Thank you for reading Saving Faith! It’s pretty amazing that you choose to give my writing a few minutes of your time each week.
Here is a raw, personal reflection. I haven’t “sat on” this writing, revised it, or even thought much aout it beyond writing the first draft you’re reading here.
I’ve been having a rough time. I’ll spare you the details, but I’ve been wondering in the past few days, “What is the point of God?” Some important things in my life sort of suck, and it’s hard to see how they’ll get better. It’s also hard to tell whether my faith makes any positive difference in how I handle the sucking.
I certainly don’t feel close to God these days. I don’t see the “fruit of the spirit” in my responses to the day-to-day stresses, frustrations, and challenges of the past few months, and I can’t foresee much improvement in my responses without massive personal effort and growth that, honestly, reflects a finite human’s struggling rather than an infinite God’s spiritual transformation of that human.
So, what is the point of God? What is the point of God if the same stresses of daily life persist forever, as they seem poised to do? What is the point of God if a supposedly spiritually transformed person (me) can’t handle the stresses and frustrations and challenges far better than he does?
I guess my best answer at this moment is … God is an anchor. God is the reference-point by which I determine whether to persevere in my circumstances and, more importantly, how I will do so. If I have committed my life to following God, then I have committed myself to a set of values and principles that demand 1) perseverance in the situation in which I find myself and 2) striving toward a more graceful form of that perseverance.
Christians don’t get to give up.
Eric, I know you answered your own question. I have been there too. As a Christian we believe in the triune God, Son and Spirit. When troubles and struggles come we DO have a person to turn to, Jesus. If you feel your troubles are too hard to bear then give them to Him. He will replace them with His burden which is LIGHT.

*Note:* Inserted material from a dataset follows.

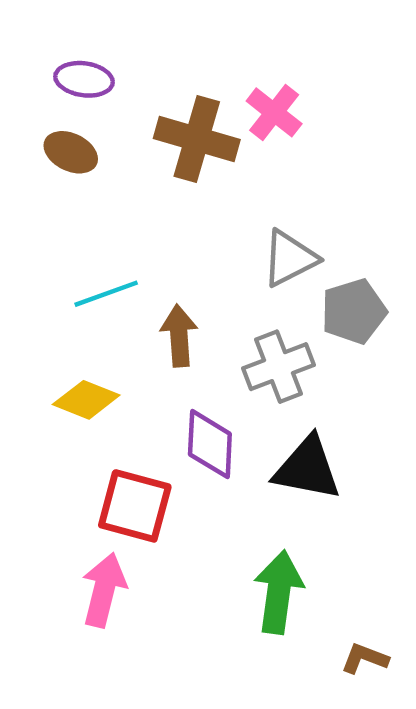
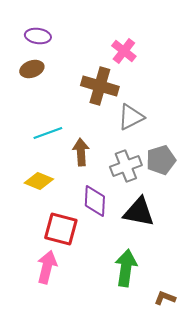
brown cross: (197, 139) -> (100, 86), moved
brown ellipse: (71, 152) -> (32, 69), turned -45
gray pentagon: (354, 311) -> (161, 160), moved

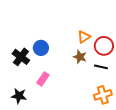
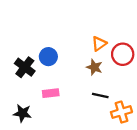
black line: (101, 67) -> (100, 96), moved
pink rectangle: (43, 79) -> (51, 93), turned 48

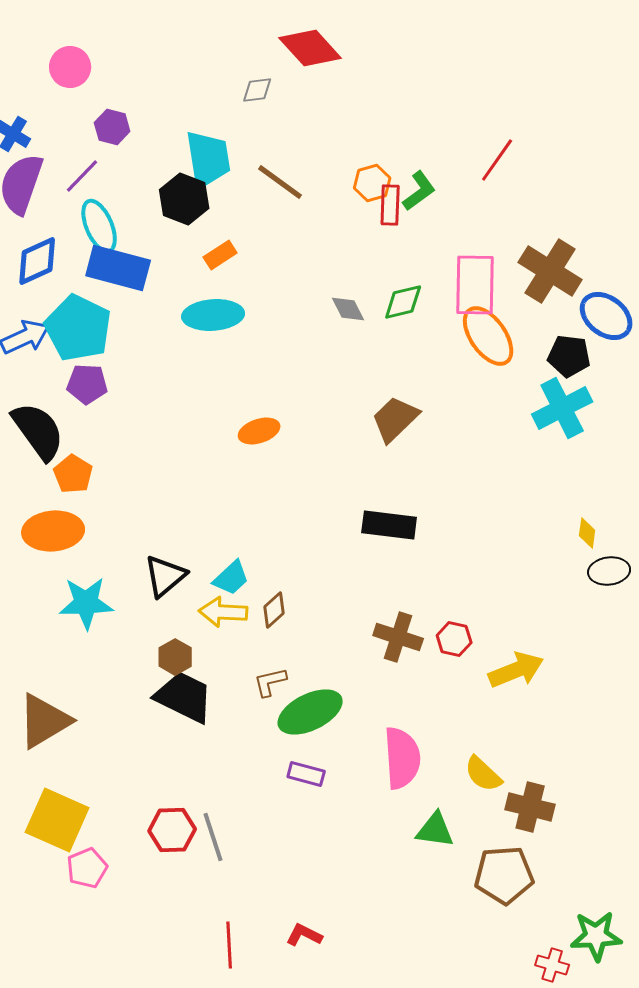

Also when we get to the point of “I can’t take it anymore,” we need to remind ourselves of Job and his troubles. No mater what the devil did to Job he never lost his Faith and Trust in God. When Jobs trials ended God rewarded him for his faithfulness.
Today we may not see the end of our trials, but we know what reward is waiting for us and who the victor is in the end - Praise the Lord.
Many thoughts go through my mind reading this. My parents always stressed, as Evangelicals, eternal life as The Prize. But even as a young teen--maybe because I was a young teen!-- it seemed to me it should be about more (!) than that... I wanted it to be about the small, everyday stuff. I wanted a difference in that mire. And I think that's it. But it's taken decades to get there.
And for me, the path there is Psalm 46:10. Maybe these days/times, though, it should be read as "GET still..." :) Let the other stuff fall away, so you can feel God surrounding you. Humbly offered though... seriously. It's challenging to know how to share such thoughts!